Indeed, 76-year-old Otis McDonald said he joined the suit in Chicago because he wants a handgun at home to protect himself from gangs.

The thrust of the legal arguments in the case is over how the Supreme Court might apply the Second Amendment to states and cities.

In earlier cases applying parts of the Bill of Rights to the states, the court has done so by using the due process clause of the 14th Amendment, passed in the wake of the Civil War to ensure the rights of newly freed slaves.

The court also has relied on that same clause — "no state shall deprive any person of life, liberty or property without due process of law" — in cases that established a woman's right to an abortion and knocked down state laws against interracial marriage and gay sex.

This is the approach the NRA favors.

But many conservative and legal scholars — as well as the Chicago challengers — want the court to employ another part of the 14th amendment, forbidding a state to make or enforce any law "which shall abridge the privileges or immunities of citizens of the United States."

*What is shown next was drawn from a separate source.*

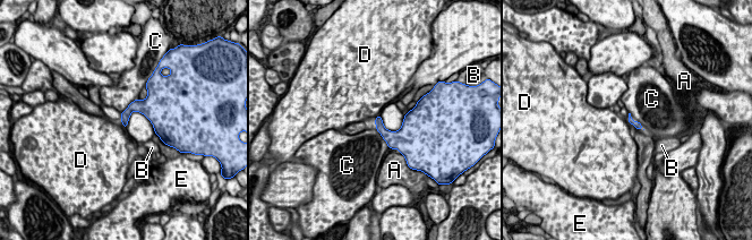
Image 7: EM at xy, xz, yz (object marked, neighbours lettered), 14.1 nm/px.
{"act": "leave", "each": {"A": "other", "B": "other", "C": "other", "D": "other", "E": "other"}, "border": {"pic": 7, "px": [[120, 121], [125, 128]]}, "found": "none of them fits"}

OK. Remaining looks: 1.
{"act": "stop", "edits": [], "rest": "unchecked"}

They argue this clause was intended as a broad guarantee of the civil rights of the former slaves, but that a Supreme Court decision in 1873 effectively blocked its use.

Breathing new life into the "privileges or immunities" clause might allow for new arguments to shore up other rights, including abortion and property rights, these scholars say.

This approach might enable challenges to arcane state laws that limit economic competition, said Clark M. Neily III of the public interest law firm Institute for Justice. He pointed to a Louisiana law that protects existing florists by requiring a license before someone can arrange or sell flowers. The licensing exam is graded by florists, he noted.

"No reasonable person thinks that law has a legitimate purpose," Neily said. But he said, "Right now, once you get a law like this on the books, it's almost impossible to get rid of."

The case is McDonald v. Chicago, 08-1521.